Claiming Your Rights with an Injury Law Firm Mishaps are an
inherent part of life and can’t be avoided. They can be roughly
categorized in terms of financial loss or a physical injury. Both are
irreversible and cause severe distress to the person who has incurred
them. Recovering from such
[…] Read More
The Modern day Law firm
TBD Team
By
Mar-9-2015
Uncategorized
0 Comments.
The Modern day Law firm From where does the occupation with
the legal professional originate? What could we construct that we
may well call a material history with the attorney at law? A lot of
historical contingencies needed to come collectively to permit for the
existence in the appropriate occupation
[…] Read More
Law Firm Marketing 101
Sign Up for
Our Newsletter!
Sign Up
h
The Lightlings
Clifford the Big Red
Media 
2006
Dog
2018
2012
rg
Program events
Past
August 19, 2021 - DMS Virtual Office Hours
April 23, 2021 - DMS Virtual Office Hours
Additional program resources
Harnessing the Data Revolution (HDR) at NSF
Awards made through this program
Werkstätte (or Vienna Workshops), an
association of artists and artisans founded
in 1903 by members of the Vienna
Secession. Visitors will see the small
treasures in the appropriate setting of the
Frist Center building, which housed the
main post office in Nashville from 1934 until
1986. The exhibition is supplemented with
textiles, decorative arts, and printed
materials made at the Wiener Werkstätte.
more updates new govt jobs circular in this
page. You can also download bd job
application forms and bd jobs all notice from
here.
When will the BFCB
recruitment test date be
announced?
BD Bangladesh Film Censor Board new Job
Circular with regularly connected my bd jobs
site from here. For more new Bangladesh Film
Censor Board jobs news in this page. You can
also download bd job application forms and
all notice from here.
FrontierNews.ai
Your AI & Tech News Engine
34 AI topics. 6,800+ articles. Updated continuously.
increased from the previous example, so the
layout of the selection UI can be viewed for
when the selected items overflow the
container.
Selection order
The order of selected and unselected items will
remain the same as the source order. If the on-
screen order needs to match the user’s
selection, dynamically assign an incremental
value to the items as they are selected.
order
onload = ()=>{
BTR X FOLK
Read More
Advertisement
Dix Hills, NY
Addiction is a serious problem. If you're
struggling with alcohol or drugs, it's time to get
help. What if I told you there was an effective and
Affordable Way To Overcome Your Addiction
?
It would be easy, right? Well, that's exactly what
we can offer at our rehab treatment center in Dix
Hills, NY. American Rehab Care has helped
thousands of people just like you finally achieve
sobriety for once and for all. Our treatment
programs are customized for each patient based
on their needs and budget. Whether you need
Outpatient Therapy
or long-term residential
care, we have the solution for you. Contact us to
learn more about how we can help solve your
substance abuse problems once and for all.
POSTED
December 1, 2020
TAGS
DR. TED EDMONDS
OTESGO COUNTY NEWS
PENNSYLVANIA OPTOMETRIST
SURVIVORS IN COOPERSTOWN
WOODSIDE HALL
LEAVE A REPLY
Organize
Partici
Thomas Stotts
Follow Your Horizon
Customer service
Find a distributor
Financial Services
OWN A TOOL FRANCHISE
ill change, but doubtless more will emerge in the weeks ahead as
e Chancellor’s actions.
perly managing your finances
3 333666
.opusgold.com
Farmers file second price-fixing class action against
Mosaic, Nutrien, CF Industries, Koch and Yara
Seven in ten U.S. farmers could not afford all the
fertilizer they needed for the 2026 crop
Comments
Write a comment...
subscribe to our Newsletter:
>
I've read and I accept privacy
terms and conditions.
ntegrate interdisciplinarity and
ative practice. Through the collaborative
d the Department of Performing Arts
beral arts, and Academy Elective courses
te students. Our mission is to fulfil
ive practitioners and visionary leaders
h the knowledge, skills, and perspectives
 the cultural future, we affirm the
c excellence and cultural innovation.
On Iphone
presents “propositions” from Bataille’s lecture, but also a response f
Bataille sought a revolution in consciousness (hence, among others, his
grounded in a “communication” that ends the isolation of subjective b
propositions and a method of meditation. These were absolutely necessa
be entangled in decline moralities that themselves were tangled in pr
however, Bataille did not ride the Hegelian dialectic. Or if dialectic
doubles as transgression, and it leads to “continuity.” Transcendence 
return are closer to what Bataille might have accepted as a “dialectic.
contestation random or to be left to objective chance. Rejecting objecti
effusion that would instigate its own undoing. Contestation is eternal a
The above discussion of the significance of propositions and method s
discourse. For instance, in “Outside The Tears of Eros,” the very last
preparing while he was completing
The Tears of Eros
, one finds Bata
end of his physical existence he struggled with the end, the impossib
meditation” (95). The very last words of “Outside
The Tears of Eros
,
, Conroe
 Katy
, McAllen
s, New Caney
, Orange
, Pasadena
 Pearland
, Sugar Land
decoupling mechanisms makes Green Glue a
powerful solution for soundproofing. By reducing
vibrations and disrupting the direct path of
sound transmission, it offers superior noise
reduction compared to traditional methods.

:::

Count every line of the material above that holds the string "would", then state only the total.

2